Puis, est arrivé la réforme des retraites. Là encore, pas question de lésiner: pour ou contre. Impossible de dire que l’on est contre le report à 65 ou 67 ans mais pour la fin des régimes spéciaux. Totalement inaudible. Les mêmes qui demandaient, à raison, la fin des privilèges des “riches” ne considéraient pas du tout comme un privilège de pouvoir partir à la retraite à 57 ou 55 ans, soit 5 ou 7 ans avant eux. Et toute nuance de cet ordre était fustigée avec la plus grande violence. Au parlement, qui est par excellence le lieu de la discussion, beaucoup refusaient tout débat. C’était à prendre ou à laisser. Le problème, même si l’on considère qu’ils ont raison, c’est qu’à vouloir le beurre et l’argent du beurre, ils ont perdu la crèmerie!
Oui je sais, on me l’a répété: pas de compromis! C’est pour les tièdes!( ça tombe bien, je déteste le brûlant et le glacé!)
Je me demande si tous ces gens ont des familles, des conjoint/es, des enfants, des collègues de travail. Comment font-ils sans compromis? Le compromis c’est l’essence de la vie à plusieurs.
La loi immigration? Tous les problèmes viennent de l’immigration (extrême droite). Il n’y a aucun problème (extrême gauche). Insécurité? Même chose, mêmes positions. Les deux présentent l’avantage d’être facilement compréhensibles et le désavantage que l’on ne débat jamais de ces deux sujets et conséquemment que l’on ne résout rien.
Le conflit au moyen orient exacerbe cette tendance. On ne peut pas critiquer Israël, son gouvernement, sa politique, la colonisation massive (on est alors pro-palestinien et antisémite) et tout à la fois condamner l’horreur du massacre perpétré par le Hamas (que certains s’acharnent encore à légitimer), aussi bien que le slogan “Palestine from the river to the sea” qui revient à éradiquer Israël (on est alors sioniste, antiarabe, islamophobe, c’est à dire forcément d’extrême droite). Non, pas de nuance, il faut prendre position! On ne peut déplorer les morts et les otages du 7 octobre et pleurer sur les victimes palestiniennes. Il faut choisir ses larmes.
Je refuse! Je choisis la paix!

• [Documents fournis]:
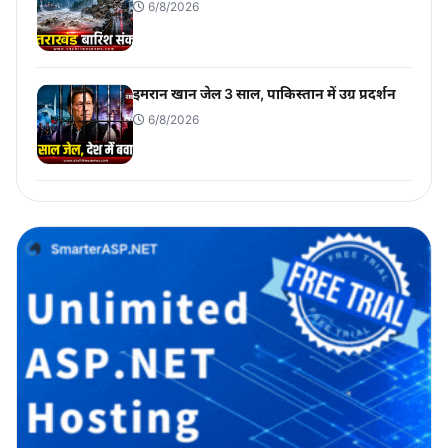
6/8/2026
इमरान खान जेल 3 साल, पाकिस्तान में उग्र प्रदर्शन
6/8/2026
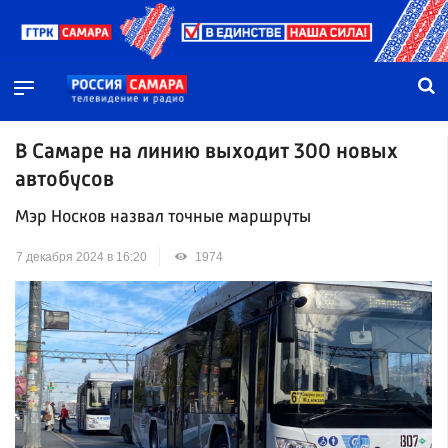
В Самаре на линию выходит 300 новых
автобусов
Мэр Носков назвал точные маршруты
7 декабря 2024 в 16:20
1974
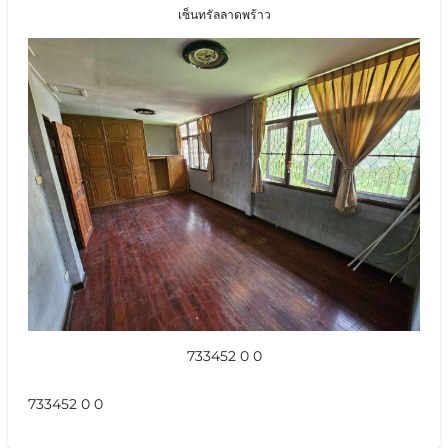
เซ็นทรัลลาดพร้าว
733452 0 0
733452 0 0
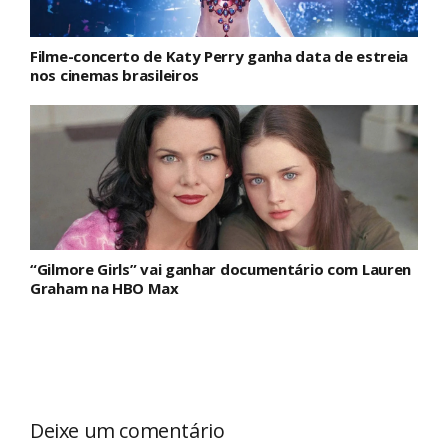
Filme-concerto de Katy Perry ganha data de estreia
nos cinemas brasileiros
“Gilmore Girls” vai ganhar documentário com Lauren
Graham na HBO Max
Deixe um comentário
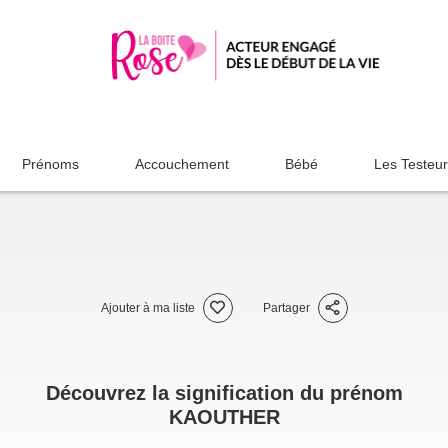
Prénoms
Accouchement
Bébé
Les Testeu
Ajouter à ma liste
Partager
Découvrez la signification du prénom
KAOUTHER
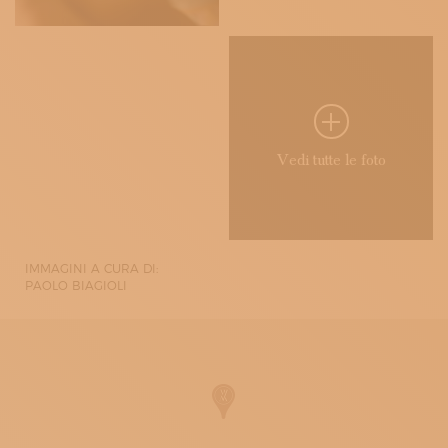
Vedi tutte le foto
IMMAGINI A CURA DI:
PAOLO BIAGIOLI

• [Exercices]:
1: Recopiez tout le passage de l'extrait, depuis « Je me demande » jusqu'à « vie à plusieurs. ».
2: Relevez tous les âges de départ à la retraite mentionnés dans l'extrait.
Les items proviennent d'une source différente de celle de l'extrait.

• [Corrigé détaillé]:
1:
Je me demande si tous ces gens ont des familles, des conjoint/es, des enfants, des collègues de travail. Comment font-ils sans compromis? Le compromis c’est l’essence de la vie à plusieurs.

2: 65 ans, 67 ans, 57 ans, 55 ans